On Nation, Under God

It's a great country, isn't it?

I actually mean that, although sometimes what goes on makes you wonder. For instance, we have another example of what it's like living under theocratic rule. In Fort Riley, Kansas, a soldier has had to sue the Army because when he held a meeting for atheists and freethinkers, an officer attended, berated the atheists who organized the meeting, and threatened that they would not be promoted or even permitted to re-enlist:

Soldier Sues Army, Saying His Atheism Led to Threats

FORT RILEY, Kan. — When Specialist Jeremy Hall held a meeting last July for atheists and freethinkers at Camp Speicher in Iraq, he was excited, he said, to see an officer attending.

But minutes into the talk, the officer, Maj. Freddy J. Welborn, began to berate Specialist Hall and another soldier about atheism, Specialist Hall wrote in a sworn statement. “People like you are not holding up the Constitution and are going against what the founding fathers, who were Christians, wanted for America!” Major Welborn said, according to the statement.

Major Welborn told the soldiers he might bar them from re-enlistment and bring charges against them, according to the statement.

Now I'm pretty sure that to be an officer in the army you need to swear an oath to preserve, protect, and defend the Constitution of the United States. And, having taken two constitutional law classes while I was in law school, there is no question in my mind that freedom of religion is one of our fundamental rights. At a bare minimum, the First Amendment prohibits the government from forcing you to subscribe to a religion, any religion. We've seen it at the Air Force Academy, but fortunately there is an organization dedicated to standing up to the rights of atheists in the military.

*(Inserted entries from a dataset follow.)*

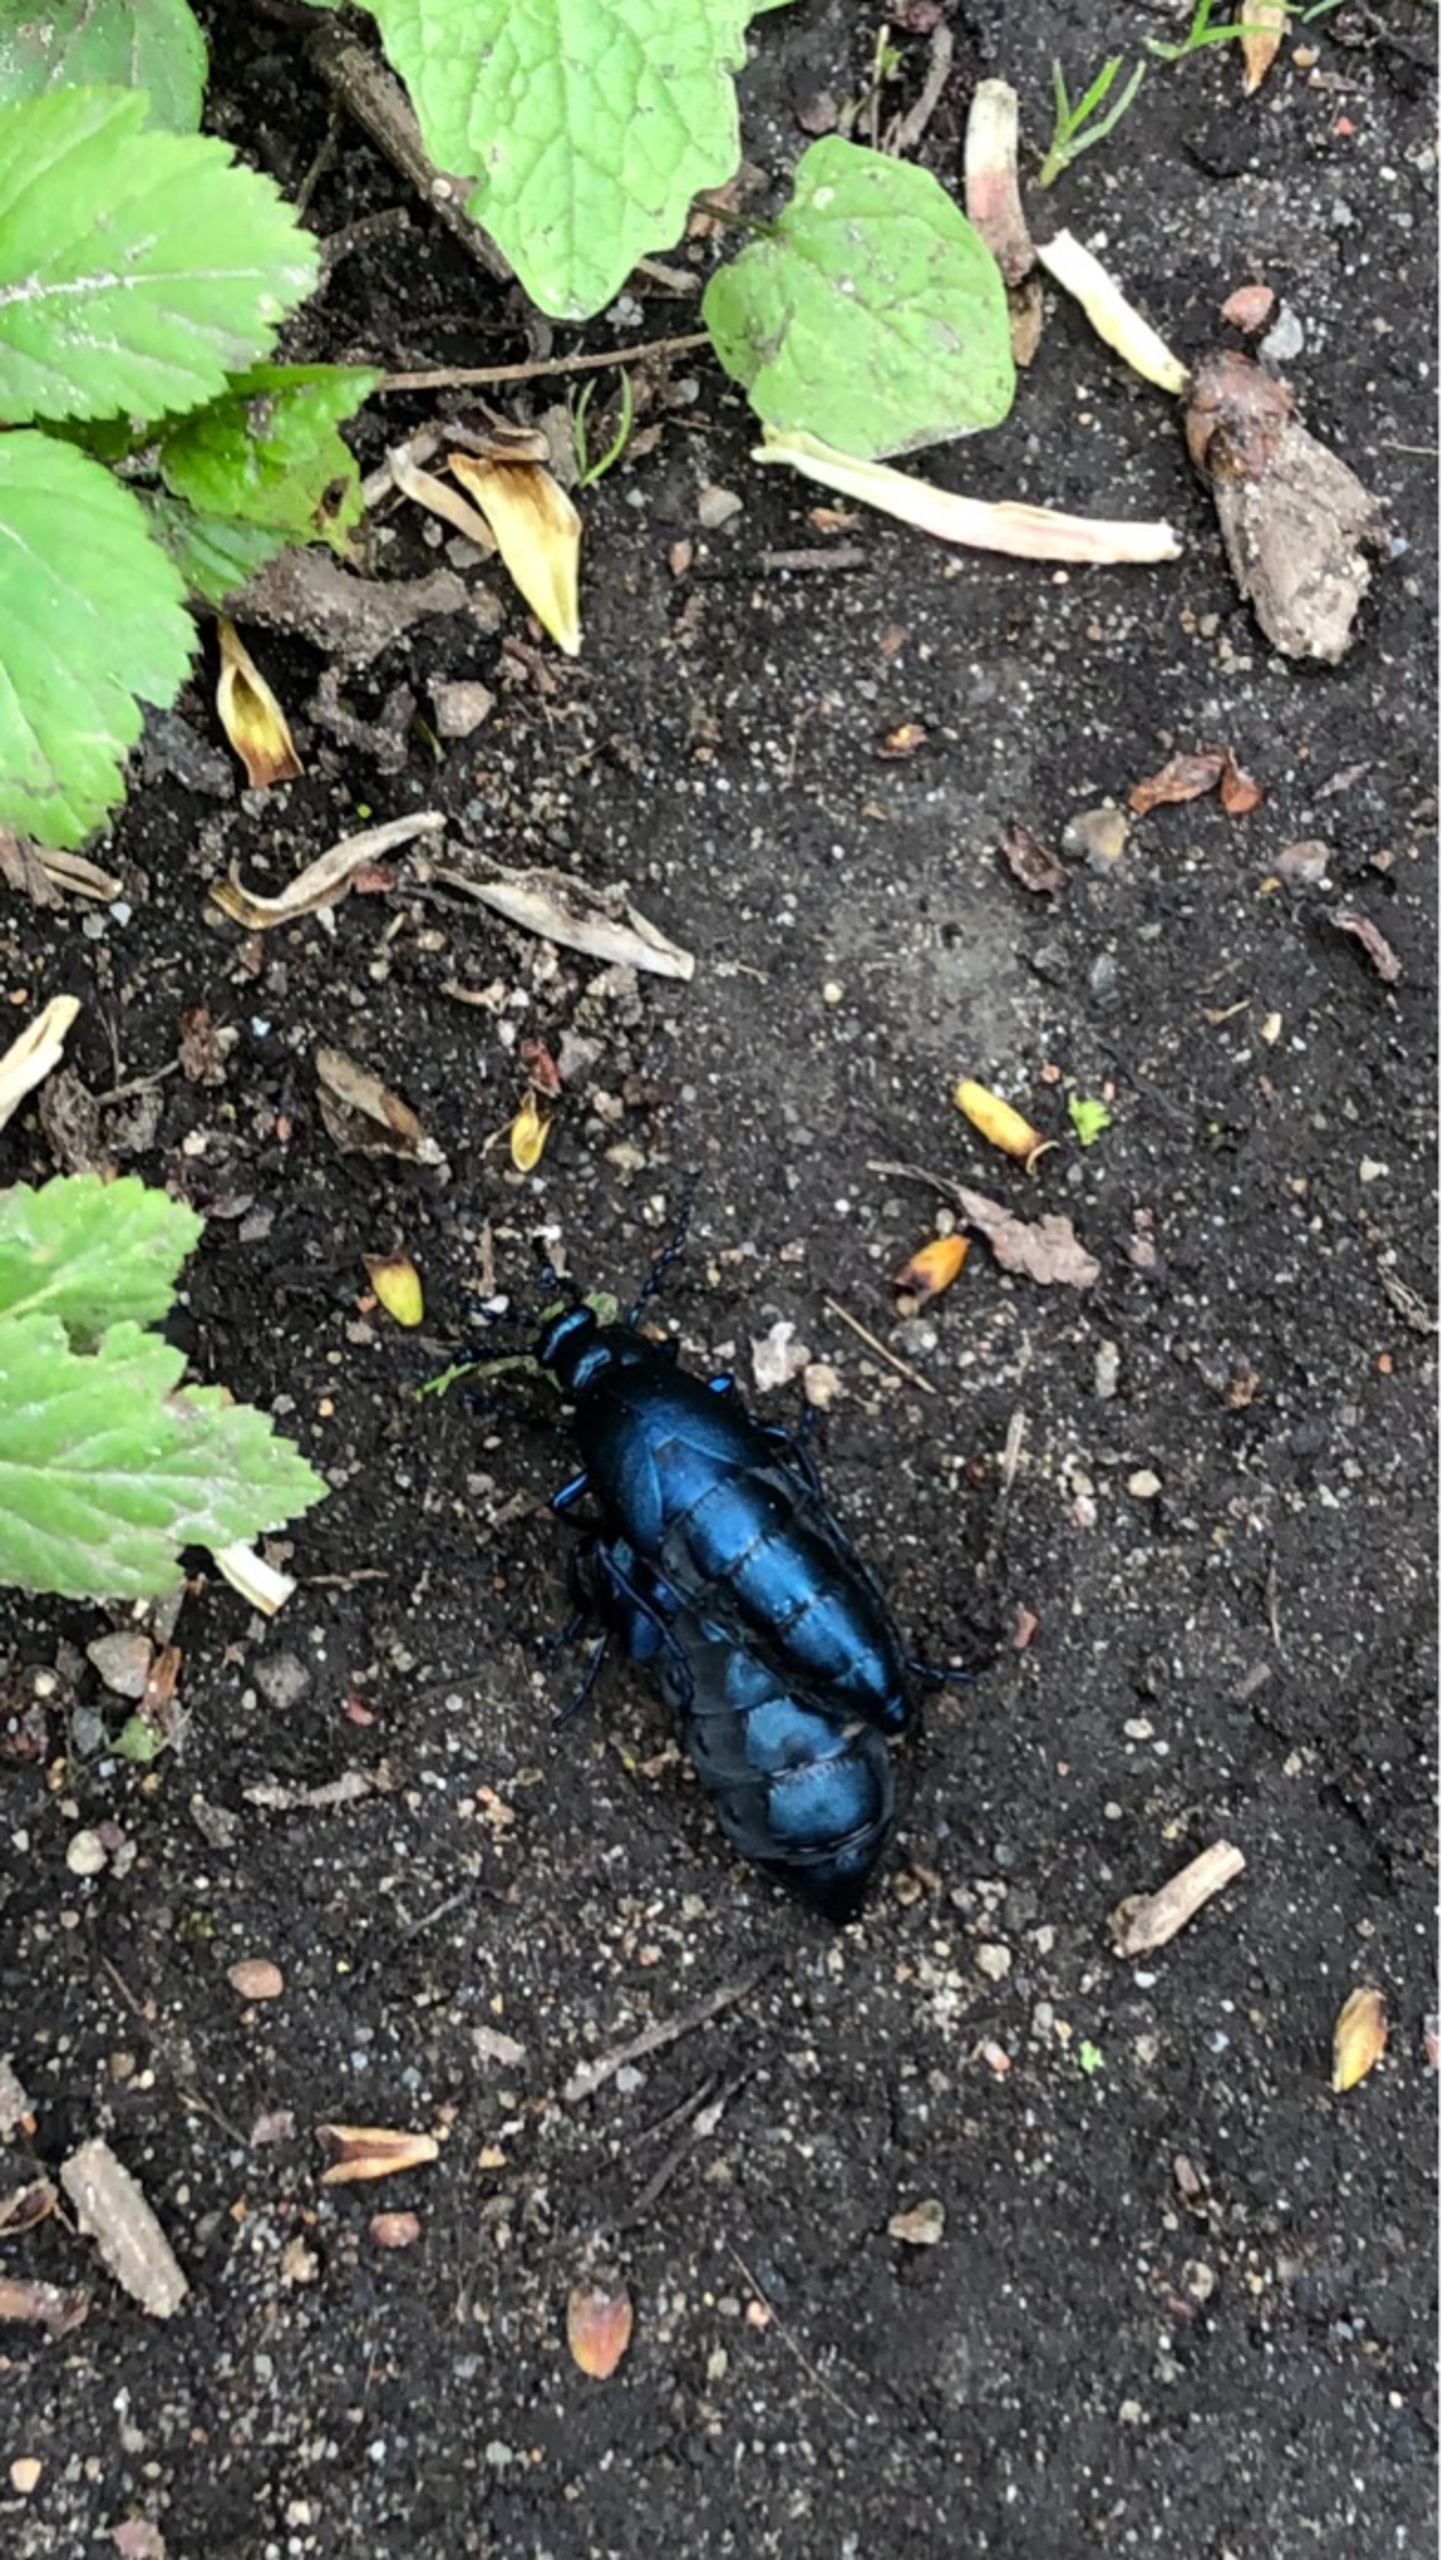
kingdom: Animalia
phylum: Arthropoda
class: Insecta
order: Coleoptera
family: Meloidae
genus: Meloe
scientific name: Meloe violaceus
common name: Blå oliebille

And maybe, just maybe, this brave soldier will win his case.


Blogger Chris said...

"I, _____ (SSAN), having been appointed an officer in the Army of the United States, as indicated above in the grade of _____ do solemnly swear (or affirm) that I will support and defend the Constitution of the United States against all enemies, foreign or domestic, that I will bear true faith and allegiance to the same; that I take this obligation freely, without any mental reservations or purpose of evasion; and that I will well and faithfully discharge the duties of the office upon which I am about to enter; So help me God." (DA Form 71, 1 August 1959, for officers.)